Voto
I rappresentanti delle realtà aderenti al Comitato per il No al Referendum - provincia di Grosseto
Il verdetto delle urne parla chiaro: la provincia di Grosseto boccia la riforma della giustizia firmata dal governo Meloni-Nordio. Con lo scrutinio ormai consolidato, il Comitato provinciale per il No esprime profonda soddisfazione per un risultato che vede il fronte contrario alla riforma attestarsi oltre il 50% dei voti validi nel territorio maremmano, in linea con il dato nazionale che sancisce lo stop definitivo al progetto governativo.
A colpire è soprattutto il dato della partecipazione: in provincia di Grosseto l'affluenza ha toccato il 62%, superando la media nazionale e testimoniando una mobilitazione civile definita dal Comitato come «generosa e capillare».

Operazione di voto al seggio (Foto LaPresse)
In una nota diffusa a commento dell'esito referendario, il Comitato di Grosseto analizza il voto come un segnale di riscossa democratica.
«È il segnale che nel Paese è cominciata una nuova primavera democratica – si legge nella nota – capace innanzitutto di respingere una riforma pericolosa per gli equilibri costituzionali e per l’indipendenza della magistratura. L’affermazione del No dice con forza che l’autonomia e l’indipendenza della magistratura sono un pilastro irrinunciabile».

Operazioni di spoglio delle schede elettorali (Foto La Presse)
Secondo i rappresentanti del No, il voto dei cittadini ha premiato il principio della legge uguale per tutti, respingendo quelle che vengono definite «scorciatoie di parte» e una propaganda che, a loro dire, ha attaccato sistematicamente il lavoro dei magistrati.
Per il Comitato maremmano, il 62% di affluenza e la vittoria del No rappresentano anche un messaggio politico più ampio rivolto al Governo: «Il Paese ha votato No a una politica che mirava a salvarsi da sola. In questo voto si esprime una forte richiesta di cambiamento delle politiche economiche e sociali, per rimettere al centro il lavoro, il valore della pace e la coesione del Paese».

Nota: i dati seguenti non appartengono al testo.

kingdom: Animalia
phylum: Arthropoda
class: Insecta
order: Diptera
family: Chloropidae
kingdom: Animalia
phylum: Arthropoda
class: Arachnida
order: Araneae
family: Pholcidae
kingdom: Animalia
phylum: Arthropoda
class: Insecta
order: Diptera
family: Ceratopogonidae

Comitato nazionale della società civile per il no durante il brindisi per la vittoria del No
La nota prosegue sottolineando come il risultato sia una richiesta di ascolto e partecipazione: «C’è una domanda chiara che arriva da questo voto: quella di poter decidere e di essere coinvolti. È una domanda di unità nazionale che chiede politiche capaci di ridurre le disuguaglianze».

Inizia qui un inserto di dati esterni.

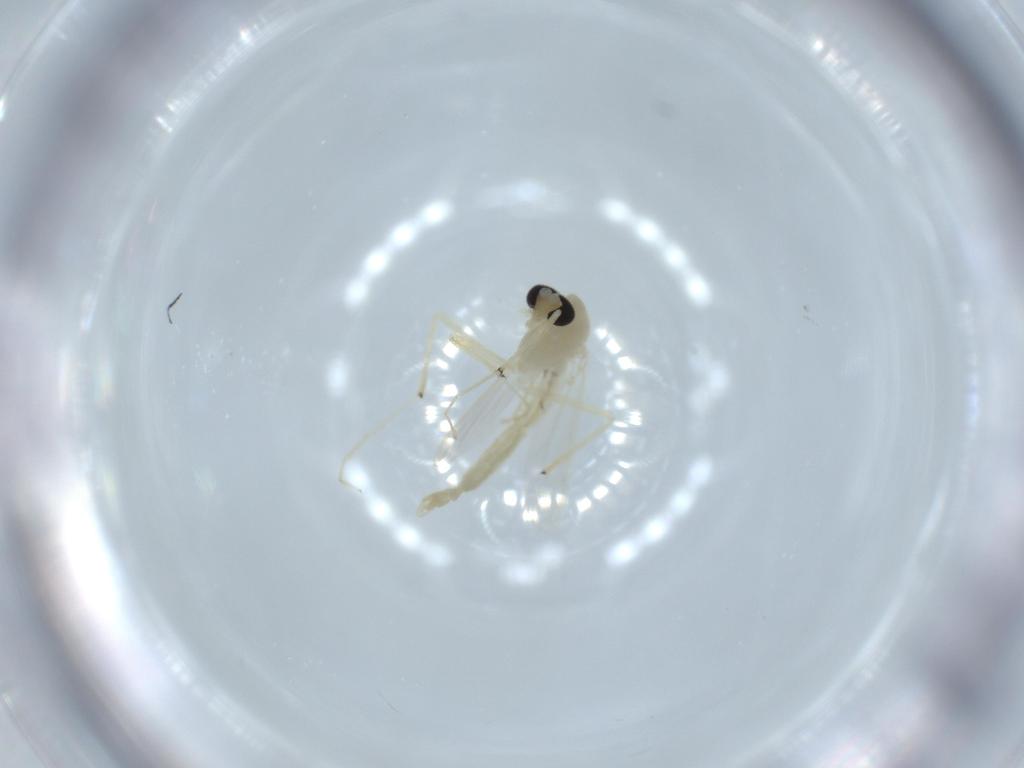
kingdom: Animalia
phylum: Arthropoda
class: Insecta
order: Diptera
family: Chironomidae
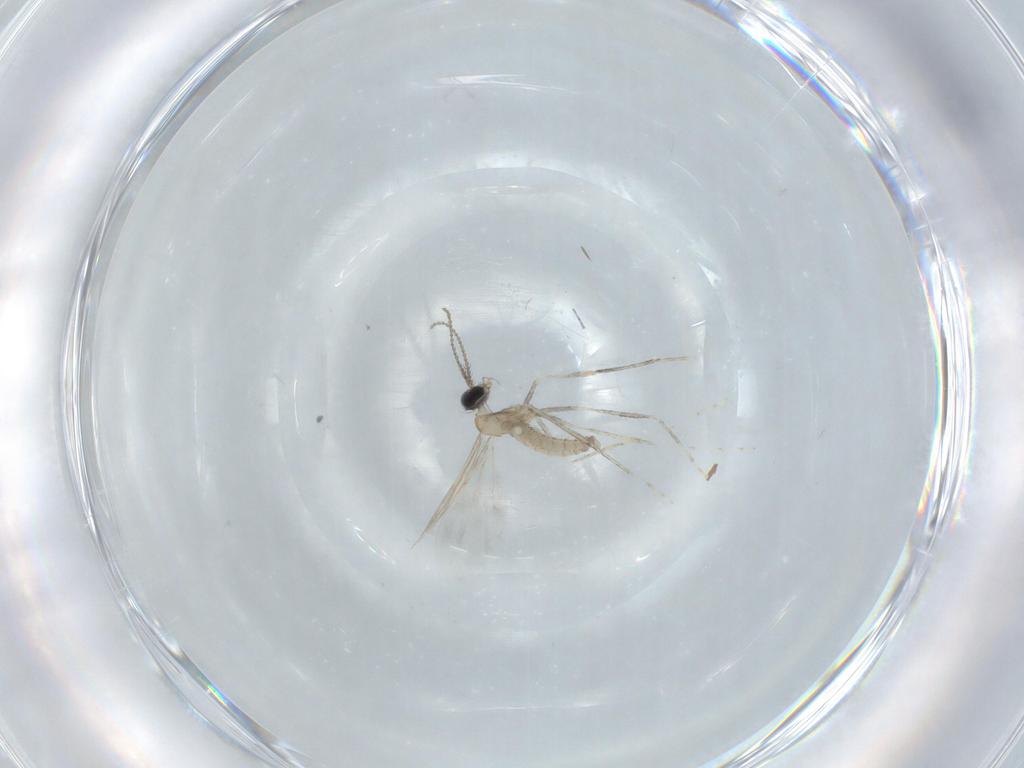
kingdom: Animalia
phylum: Arthropoda
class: Insecta
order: Diptera
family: Cecidomyiidae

Dopo settimane di campagna elettorale condotta nei quartieri, nelle piazze e nei luoghi di lavoro e conclusa con l'evento di chiusura in collaborazione con l'Associazione nazionale magistrati, il Comitato ringrazia i volontari e assicura che il lavoro non finisce con lo spoglio delle schede.
«La Costituzione non va stravolta né piegata a interessi di parte, ma finalmente applicata in tutte le sue declinazioni - conclude il Comitato - Su questo impegno il Comitato per il No di Grosseto continuerà a lavorare insieme al mondo del lavoro e dell’associazionismo, perché la partecipazione di questi giorni diventi il motore di una stagione nuova per la nostra democrazia».